#### Exercise passage
Overall Survival Associated with Real-World Treatment Sequences in Patients with CLL/SLL in the United States

Introduction: Treatment guidelines suggest the preferred use of covalent Bruton tyrosine kinase inhibitors (cBTKi) and/or B-cell lymphoma 2 inhibitors (BCL2i) in earlier lines of therapy (LoT), with or without an anti-CD20 antibody (aCD20ab) in patients with chronic lymphocytic leukemia/small lymphocytic lymphoma (CLL/SLL). However, the optimal sequencing of these and other regimens for CLL/SLL remain unknown. This study compared overall survival (OS) associated with frequently observed real-world treatment sequences in patients with CLL/SLL treated in the United States.

Methods: The nationwide Flatiron Health electronic health record (EHR)-derived de-identified database (cutoff Nov 2023) was used to select adult CLL/SLL patients who initiated systemic therapy on or after 2016 and had received at least two LoT. Treatment regimens were grouped into pre-defined, mutually exclusive categories based on drug class. Most common unique groups (n≥50) based on the sequence of treatments received in first (1LoT) and second (2LoT) LoT were included. All infrequent sequences including BCL2i + aCD20ab followed by (→) cBTKi monotherapy (n=12; 1LoT → 2LoT) were excluded. OS from the initiation of 1LoT, associated with each treatment sequence, was compared between sequences using two multivariable cox proportional hazard models, with significance level of 0.05. Model1 (M1) adjusted for baseline factors including age, sex, race, ethnicity, socioeconomic status, practice type, disease subtype, RAI stage, ECOG performance status (PS), del(11q), del(13q), tri12, del(17p)/TP53, IGHV, year of initiation of 1LoT, and time from initial diagnosis to 1LoT. Model2 (M2) also considered the cumulative number of LoT as a time-dependent covariate to account for potential differences in OS due to treatments received beyond the first two LoT. The Kaplan-Meier method was used to calculate median OS.

#### Recorded data
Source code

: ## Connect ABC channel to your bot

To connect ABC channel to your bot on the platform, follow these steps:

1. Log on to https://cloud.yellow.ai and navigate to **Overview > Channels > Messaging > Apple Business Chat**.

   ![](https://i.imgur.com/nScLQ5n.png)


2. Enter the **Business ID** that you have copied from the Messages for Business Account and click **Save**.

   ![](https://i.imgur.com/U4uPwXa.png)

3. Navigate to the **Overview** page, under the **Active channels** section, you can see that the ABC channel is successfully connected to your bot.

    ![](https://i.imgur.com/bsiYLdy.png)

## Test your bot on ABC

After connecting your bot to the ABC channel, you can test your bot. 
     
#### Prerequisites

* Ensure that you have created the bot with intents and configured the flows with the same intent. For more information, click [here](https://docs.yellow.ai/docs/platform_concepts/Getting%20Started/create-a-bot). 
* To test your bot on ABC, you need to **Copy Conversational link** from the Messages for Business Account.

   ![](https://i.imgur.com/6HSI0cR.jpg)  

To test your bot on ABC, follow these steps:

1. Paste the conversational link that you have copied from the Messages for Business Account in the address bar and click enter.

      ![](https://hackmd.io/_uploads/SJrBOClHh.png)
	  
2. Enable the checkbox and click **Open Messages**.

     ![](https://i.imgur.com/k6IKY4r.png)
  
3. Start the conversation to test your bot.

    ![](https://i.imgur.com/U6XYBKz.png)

#### Problem set
(1) In the CLL/SLL treatment-sequence abstract, what was the minimum number of patients a treatment sequence group needed in order to be included?
(2) Continue the CLL/SLL treatment-sequence abstract, starting right after its final sentence.

#### Solved tasks
(1) At least 50 patients (n≥50).

(2)
Results: Of 2,354 patients who met eligibility, n=1,711 (73%) received the 16 most frequent treatment sequences where the median age was 71 (IQR; 63–78) years, 63% were male, 74% non-Hispanic White, and had a median follow-up of 47 (26–69) months. Among patients with available data, 11% (148/1,365) had del(17p)/TP53 mutation, 62% (406/653) had unmutated IGHV, 91% (1,119/1,224) had ECOG PS 0/1, and 63% (651/1,039) were initially diagnosed with RAI stage 0/I. Key sequences of treatments patients received included chemoimmunotherapy (CIT) → cBTKi monotherapy (n=350; 20.5%); aCD20ab monotherapy → cBTKi monotherapy (n=201; 11.7%); aCD20ab monotherapy → BCL2i + aCD20ab (n=174; 10.2%); cBTKi monotherapy → aCD20ab monotherapy (n=108; 6.3%); aCD20ab monotherapy → CIT (n=99; 5.8%); CIT → CIT (n=94; 5.5%); cBTKi monotherapy → BCL2i + aCD20ab (n=83; 4.9%); cBTKi monotherapy → CIT (n=82; 4.8%); cBTKi monotherapy → BCL2i monotherapy (n=73; 4.3%); cBTKi monotherapy → cBTKi + aCD20ab (n=70; 4.1%); CIT → BCL2i + aCD20ab (n=65; 3.8%); and CIT → aCD20ab monotherapy (n=62; 3.6%). Compared to patients who received cBTKi monotherapy → BCL2i + aCD20ab (reference), treatment with the following sequences was associated with significantly worse OS in M1 and M2: cBTKi monotherapy → aCD20ab monotherapy (adjusted hazard ratio [aHR]: 2.47 [95%CI: 1.32–4.63]); aCD20ab monotherapy → CIT (2.68 [1.42–5.07]); and CIT → CIT (2.87 [1.54–5.34]). All other treatment sequences (vs reference) were either not significantly different in M1 and M2 or were only significantly different in M1. Median (95% CI) OS was not estimable for all sequences except for patients that received cBTKi monotherapy → aCD20ab monotherapy (63 [55–74] months).

Conclusions: Sequencing of CIT → CIT or aCD20ab, and cBTKi monotherapy → aCD20ab in earlier LoT were associated with worse OS compared to patients treated with cBTKi monotherapy → BCL2i + aCD20ab. Despite limiting the cohort to 2016 and later, many of the most frequent sequences evaluated in this study did not include use of targeted therapies within the first two LoT. As this study found no significant differences in outcomes for certain targeted therapy-based sequences (vs. reference), and as newer treatments like non-covalent BTKi and CAR-T are adopted, optimizing treatment sequencing will continue to remain an important area of future research in this patient population.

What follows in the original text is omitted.